Miliony na promocję regionu czy na dopłaty do biletów Ryanaira?

archiwum Raynaira

Według dziennikarki dziennika Nowiny, w tym roku województwo podkarpackie wydało prawie 9,5 mln zł na promocję na pokładach samolotów Ryanaira i Eurolotu latających z lotniska w podrzeszowskiej Jasionce.

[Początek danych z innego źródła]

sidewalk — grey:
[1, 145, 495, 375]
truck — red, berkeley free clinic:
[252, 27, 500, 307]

To kolejny rok, w którym urząd marszałkowski w ten sposób promuje region. Podkarpacki samorząd zapłacił 4 mln zł za promocję na pokładach samolotów Ryanair oraz prawie 5,5 mln zł za promocję w Eurolocie. Tomasz Leyko, rzecznik Urzędu Marszałkowskiego w Rzeszowie podkreśla: „Samoloty z logo województwa podkarpackiego latają po całej Europie. Dzięki tej reklamie wielu obcokrajowców ma pierwszy kontakt z regionem. Dodatkowo, materiały promocyjne znajdują się a gazetkach pokładowych”. Autorka artykułu w Nowinach cytuje rzeczniczkę marszałka województwa lubelskiego, który nie podjął tego typu działań promocyjnych: „Zarząd nie zdecydował się na kupno reklam, czyli po prostu na dopłatę do połączeń lotniczych”.
O tym jak ważny dla podkarpackiego lotniska (więc i dla regionu) jeden z przewoźników, świadczy choćby fakt, że 3 października na lotnisku Rzeszów-Jasionka świętowano dwumilionowego pasażera tych linii. Pozostaje pytanie, czy kilkanaście milionów złotych, wydanych w ostatnich latach na reklamę na pokładach samolotów Ryanair opłaca się województwu czy pieniądze podatników nie zostały wydane tylko w celu zatrzymania taniego przewoźnika na podrzeszowskim lotnisku. Fachowcy oceniają, że bez pieniędzy z urzędu marszałkowskiego (na reklamę województwa) Ryanair musiałby podnieść ceny biletów. A więc miliony złotych poszły na promocję czy na dopłatę do biletów?